Why General-Purpose Hash Functions Fail for Passwords
Why General-Purpose Hash Functions Fail for Passwords
The fundamental issue with MD5, SHA-1, and even SHA-2 for password storage is their speed. These algorithms were designed to hash large amounts of data quickly, making them excellent for file integrity checking or digital signatures. However, this speed becomes a vulnerability for password hashing, where we want to slow down attackers attempting billions of guesses. Modern GPUs can compute over 100 billion MD5 hashes per second, making even complex passwords vulnerable to brute force attacks.
import hashlib
import time
# Demonstrating the speed of general-purpose hash functions
def benchmark_hash_speed(hash_func, iterations=1000000):
start_time = time.time()
for i in range(iterations):
hash_func(f"password{i}".encode()).hexdigest()
elapsed = time.time() - start_time
hashes_per_second = iterations / elapsed
return hashes_per_second
# Test different hash functions
print(f"MD5 speed: {benchmark_hash_speed(hashlib.md5):,.0f} hashes/second")
print(f"SHA1 speed: {benchmark_hash_speed(hashlib.sha1):,.0f} hashes/second")
print(f"SHA256 speed: {benchmark_hash_speed(hashlib.sha256):,.0f} hashes/second")

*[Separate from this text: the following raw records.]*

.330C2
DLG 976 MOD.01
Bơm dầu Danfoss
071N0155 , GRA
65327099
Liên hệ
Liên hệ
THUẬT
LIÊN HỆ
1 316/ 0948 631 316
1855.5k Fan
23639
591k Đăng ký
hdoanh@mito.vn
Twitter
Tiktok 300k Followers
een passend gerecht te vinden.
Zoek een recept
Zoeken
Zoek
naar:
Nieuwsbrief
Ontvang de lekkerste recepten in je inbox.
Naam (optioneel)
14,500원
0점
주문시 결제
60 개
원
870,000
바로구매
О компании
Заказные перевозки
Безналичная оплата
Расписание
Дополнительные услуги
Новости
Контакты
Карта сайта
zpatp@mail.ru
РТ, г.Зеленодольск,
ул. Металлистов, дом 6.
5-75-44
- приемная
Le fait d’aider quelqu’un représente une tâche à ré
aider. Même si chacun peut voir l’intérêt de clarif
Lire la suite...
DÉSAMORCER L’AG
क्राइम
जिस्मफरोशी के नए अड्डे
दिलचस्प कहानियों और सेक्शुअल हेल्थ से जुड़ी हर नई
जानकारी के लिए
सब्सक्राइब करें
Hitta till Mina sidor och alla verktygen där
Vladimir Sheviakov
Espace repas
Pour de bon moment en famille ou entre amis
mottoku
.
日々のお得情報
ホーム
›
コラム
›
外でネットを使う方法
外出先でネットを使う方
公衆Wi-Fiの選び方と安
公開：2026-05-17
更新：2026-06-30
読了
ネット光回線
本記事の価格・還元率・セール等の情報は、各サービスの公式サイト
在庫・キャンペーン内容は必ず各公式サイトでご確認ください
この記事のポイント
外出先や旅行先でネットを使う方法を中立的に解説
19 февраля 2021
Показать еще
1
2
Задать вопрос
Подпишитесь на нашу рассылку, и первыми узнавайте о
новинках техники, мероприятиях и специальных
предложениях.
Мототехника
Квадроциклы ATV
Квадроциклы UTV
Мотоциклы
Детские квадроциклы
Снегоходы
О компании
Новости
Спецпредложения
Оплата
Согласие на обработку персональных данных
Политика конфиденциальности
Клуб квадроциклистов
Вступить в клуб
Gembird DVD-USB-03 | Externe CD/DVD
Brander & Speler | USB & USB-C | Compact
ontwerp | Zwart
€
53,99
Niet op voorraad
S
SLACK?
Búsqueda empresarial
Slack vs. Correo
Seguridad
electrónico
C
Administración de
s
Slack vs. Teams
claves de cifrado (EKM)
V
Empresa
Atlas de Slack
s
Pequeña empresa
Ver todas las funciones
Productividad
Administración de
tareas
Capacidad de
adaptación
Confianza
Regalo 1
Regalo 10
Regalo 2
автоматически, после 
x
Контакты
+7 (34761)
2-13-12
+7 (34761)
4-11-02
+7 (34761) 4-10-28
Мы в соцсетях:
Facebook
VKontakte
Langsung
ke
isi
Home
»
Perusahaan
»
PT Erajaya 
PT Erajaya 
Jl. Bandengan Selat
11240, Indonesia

Hardware acceleration exacerbates the speed problem. Specialized hardware like ASICs (Application-Specific Integrated Circuits) can compute specific hash functions at extraordinary rates. Bitcoin mining hardware, essentially SHA-256 ASICs, demonstrates this capability—modern mining rigs perform trillions of hashes per second. While password hashing doesn't face identical ASIC threats, GPU acceleration provides similar advantages to attackers.
The lack of memory requirements in traditional hash functions enables massive parallelization. Attackers can run thousands of simultaneous hash computations on GPUs, each testing different password candidates. This parallelization multiplies effective cracking speed, making even seemingly complex passwords vulnerable. Password-specific hash functions address this by requiring significant memory per computation, limiting parallelization.